From the ExpressionEvaluatorGrammar example found in the Irony project:

// 2. Non-terminals
var Term = new NonTerminal("Term");
var BinExpr = new NonTerminal("BinExpr", typeof(BinaryOperationNode));
var ParExpr = new NonTerminal("ParExpr");
var UnExpr = new NonTerminal("UnExpr", typeof(UnaryOperationNode));
var UnOp = new NonTerminal("UnOp");
var BinOp = new NonTerminal("BinOp", "operator");
var PrefixIncDec = new NonTerminal("PrefixIncDec", typeof(IncDecNode));
var PostfixIncDec = new NonTerminal("PostfixIncDec", typeof(IncDecNode));
var IncDecOp = new NonTerminal("IncDecOp");
var AssignmentStmt = new NonTerminal("AssignmentStmt", typeof(AssignmentNode));
var AssignmentOp = new NonTerminal("AssignmentOp", "assignment operator");
var Statement = new NonTerminal("Statement");
var Program = new NonTerminal("Program", typeof(StatementListNode));

// 3. BNF rules
Expr.Rule = Term | UnExpr | BinExpr | PrefixIncDec | PostfixIncDec;
Term.Rule = number | ParExpr | identifier | stringLit;
ParExpr.Rule = "(" + Expr + ")";
UnExpr.Rule = UnOp + Term;
UnOp.Rule = ToTerm("+") | "-"; 
BinExpr.Rule = Expr + BinOp + Expr;
BinOp.Rule = ToTerm("+") | "-" | "*" | "/" | "**";
PrefixIncDec.Rule = IncDecOp + identifier;
PostfixIncDec.Rule = identifier + IncDecOp;
IncDecOp.Rule = ToTerm("++") | "--";
AssignmentStmt.Rule = identifier + AssignmentOp + Expr;
AssignmentOp.Rule = ToTerm("=") | "+=" | "-=" | "*=" | "/=";
Statement.Rule = AssignmentStmt | Expr | Empty;
Program.Rule = MakePlusRule(Program, NewLine, Statement);

Kleene Operators[edit | edit source]

In traditional BNF notation, the "?", "+", and "*" characters are used to indicate "0 or 1 time", "1 or more times" and "0 or more times", respectively. In Irony, it's done slightly differently. You use the MakePlusRule and MakeStarRule methods from the base Grammar class for "+" and "*" or you can use the Q(), Plus(), and Star() methods directly on the term within the rule.

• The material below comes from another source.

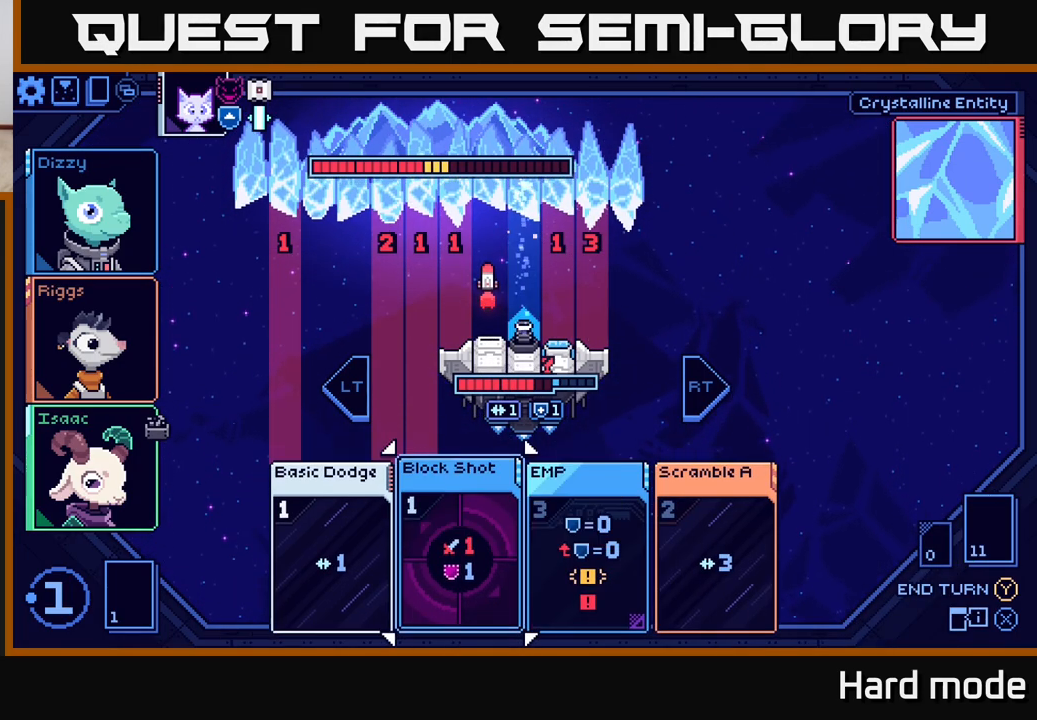
{"buttons": [], "left_stick": "center", "right_stick": "center", "events": [[117, "left_stick", "center"]]}
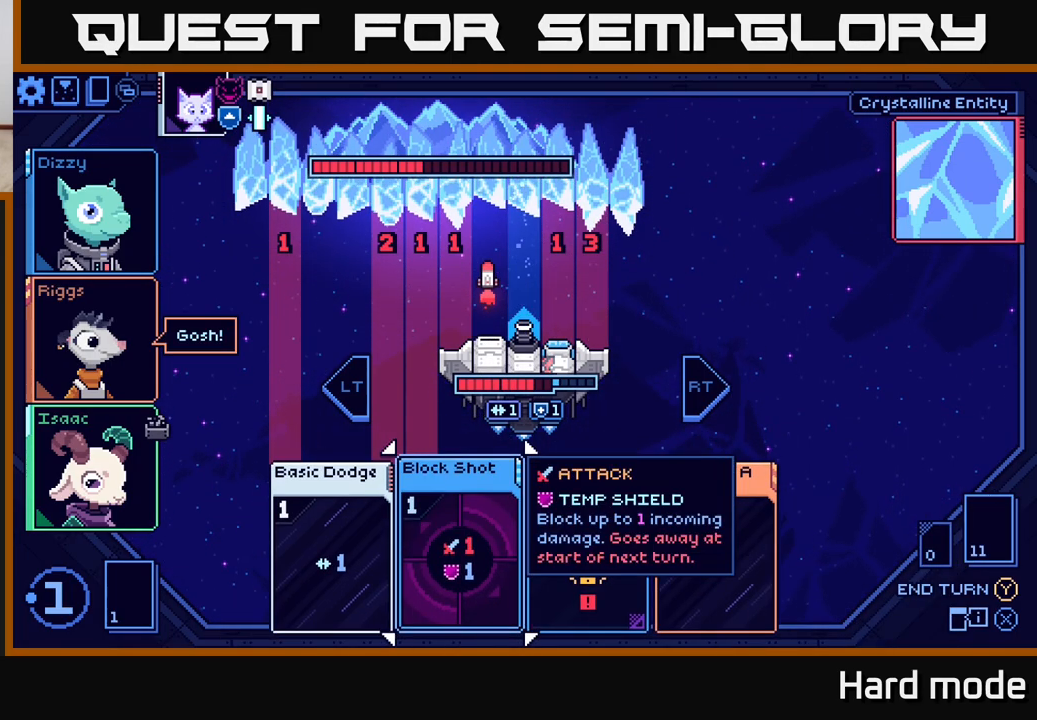
{"buttons": [], "left_stick": "center", "right_stick": "center", "events": [[250, "left_stick", "right"], [450, "left_stick", "center"]]}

A lot of languages will start with a non terminal called "program" which consists of one or more "statement" non terminals. The following is how you would indicate that:

Root = program;

program = MakePlusRule(program, statement);

statement = ...

Important note: when using MakePlusRule or MakeStarRule, you cannot have anything else in the rule.

Hints[edit | edit source]

PreferShiftHere ReduceHere ResolveInCode ImplyPrecedenceHere

Transients[edit | edit source]

Transients are those non terminals that are used by the parser to break down statements into finer and finer expressions, but otherwise are not needed. For example, if you have a non terminal called "expression" that can break down into something more granular like "binaryExpression", then usually all you care about is that it was finally identified as a "binaryExpression". Putting "expression" into the parse tree just creates an extra node that doesn't really need to be there.

You can indicate which non terminals are transient using the MarkTransient method from the base Grammar class:

MarkTransient(Term, Expr, Statement, BinOp, UnOp, IncDecOp, AssignmentOp, ParExpr);

You cannot mark transient any non terminal whose AST node is of type StatementListNode. Therefore, non terminals like "program" cannot be marked transient as its definition is a list of statements.